Dan di dalam Shahih Muslim, dari Nabi Shallallahu ‘Alaihi wa Sallam, beliau bersabda:
“Demi Dzat yang jiwa Muhammad berada dalam genggaman tangan-Nya, tidaklah seorang pun dari umatku yang mendengar (seruan)ku, baik seorang Yahudi maupun seorang Nasrani, kemudian ia mati dalam keadaan tidak beriman dengan risalah yang aku bawa melainkan ia termasuk penduduk neraka.”

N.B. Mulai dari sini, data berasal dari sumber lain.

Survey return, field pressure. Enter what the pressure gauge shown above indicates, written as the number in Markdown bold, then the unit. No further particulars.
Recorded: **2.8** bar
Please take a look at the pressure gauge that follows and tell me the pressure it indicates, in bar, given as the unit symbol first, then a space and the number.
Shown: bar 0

Hadits-hadits dalam pengertian ini banyak sekali. Oleh karena itu, kita wajib menasehati orang-orang Atheis tersebut, mengajak mereka kepada kebenaran, dan mengingatkan akan konsekwensi kekufuran mereka, serta tempat kembali mereka adalah neraka jika mereka tidak beriman kepada Muhammad Rasulullah Shallallahu ‘Alaihi wa Sallam dan mengikuti ajaran yang beliau bawa. Jika hal itu kalian lakukan, niscaya kalian akan mendapatkan pahala yang besar dan balasan yang baik.
Tentang klaim orang yang Anda sebutkan bahwa mereka tidak menerima melainkan yang sesuai dengan akal, maka harus dijelaskan kepada mereka dengan bahasa yang mereka pahami: Sesungguhnya akal itu tidak terpelihara dari kesalahan, dan akal manusia berbeda-beda. Oleh karena inilah syariat Allah datang tanpa berpegang kepada akal. Yang dibuat pegangan dalam syariat adalah dalil yang ditunjukkan oleh Kitab Allah.

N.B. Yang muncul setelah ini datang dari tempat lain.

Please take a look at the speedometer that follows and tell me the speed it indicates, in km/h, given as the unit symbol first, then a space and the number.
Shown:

Karena Dia adalah kebenaran yang tiada kebenaran setelah-Nya. Juga karena tiada yang lebih benar dari pada Allah Subhanahu wa Ta’ala. Dan karena Dia lebih mengetahui kondisi para hamba-Nya. Kemudian setelah Kitab Allah adalah hadits yang sahih dari Rasulullah Shallallahu ‘Alaihi wa Sallam.
Karena beliau tidak berkata berdasarkan hawa nafsu, dan apa yang beliau sabdakan itu adalah berdasarkan wahyu. Dan karena di dalam Kitab Allah tidak akan ada kebatilan dari segala segi. Juga karena Rasul Shallallahu ‘Alaihi wa Sallam ma’shum (terjaga) dari kesalahan dalam setiap risalah yang beliau sampaikan dari Allah Subhanahu wa Ta’ala.

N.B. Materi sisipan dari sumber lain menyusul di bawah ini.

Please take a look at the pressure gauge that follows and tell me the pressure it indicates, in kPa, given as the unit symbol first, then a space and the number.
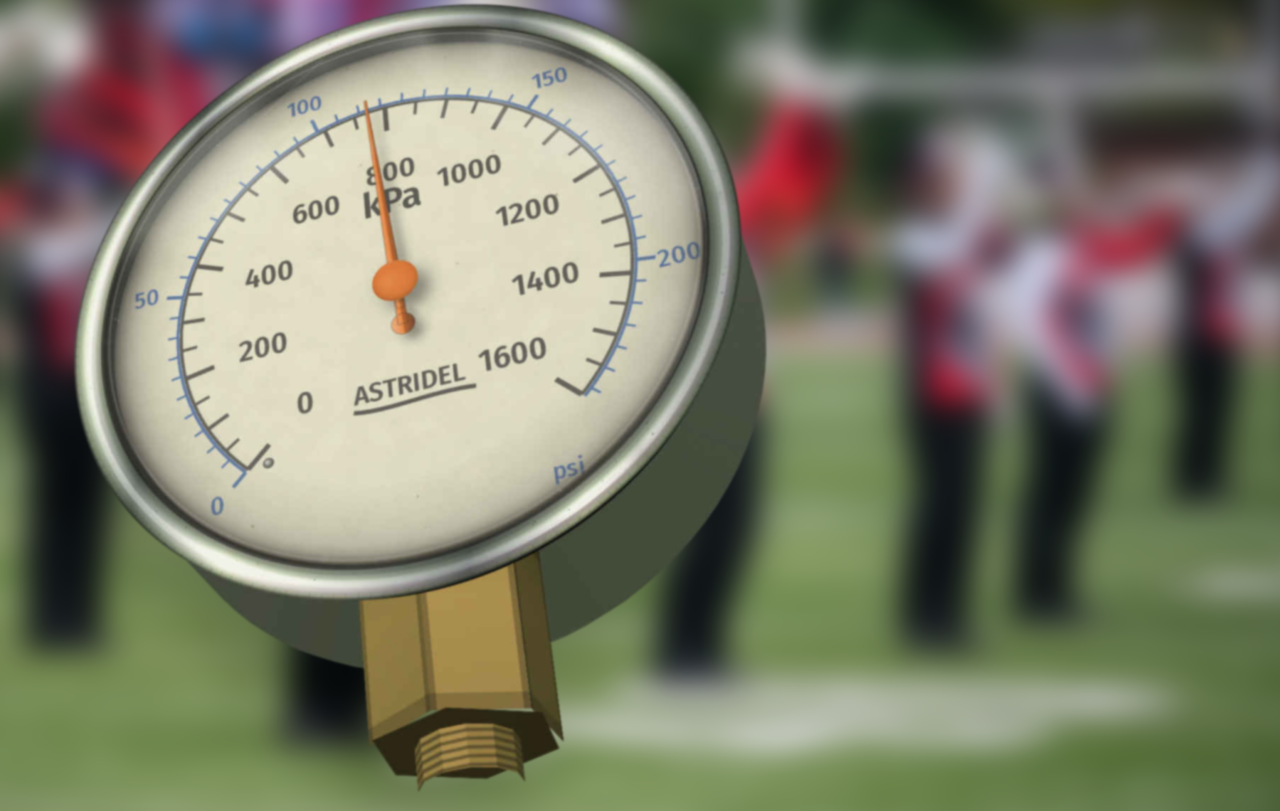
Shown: kPa 775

Oleh karena inilah Allah Azza wa Jalla memerintahkan di dalam Kitab-Nya yang Agung agar kembali kepada hukum-Nya saat terjadi perselisihan, dan kepada Kitab-Nya dan Sunnah Nabi-Nya Shallallahu ‘Alaihi wa Sallam, sebagaimana firman Allah Subhanahu wa Ta’ala:
“Tentang sesuatu apapun kamu berselisih maka putusannya (terserah) kepada Allah.” (QS. Asy-Syura : 10)
Allah Azza wa Jalla berfirman:
“Hai orang-orang yang beriman, ta’atilah Allah dan ta’atilah Rasul (Nya), dan ulil amri di antara kamu. Kemudian jika kamu berlainan pendapat tentang sesuatu, maka kembalikanlah ia kepada Allah (al Qur’an) dan Rasul (sunnahnya), jika kamu benar-benar beriman kepada Allah dan hari kemudian. Yang demikian itu lebih utama (bagimu) dan lebih baik akibatnya.” (QS. An-Nisa’ : 59)
Allah Subhanahu wa Ta’ala dan Rasul-Nya tidak memerintahkan untuk kembali kepada akal dan berhukum dengannya. Hal itu tidak lain karena akal tidak mampu memberi solusi berbagai problematika dan perbedaan-perbedaannya.
Kita memohon kepada Allah agar memberikan taufik kepada semuanya untuk menunaikan apa yang Dia ridhai, dan membantu semuanya untuk memahami agama-Nya, serta teguh dalam menjalankannya dan meninggalkan segala apa yang bertentangan dengannya. Sesungguhnya Dia adalah Dzat yang Maha Pemurah lagi Maha Mulia.
Wabillahittaufiq, wa Shallallahu `ala Nabiyyina Muhammad wa Alihi wa Shahbihi wa Sallam.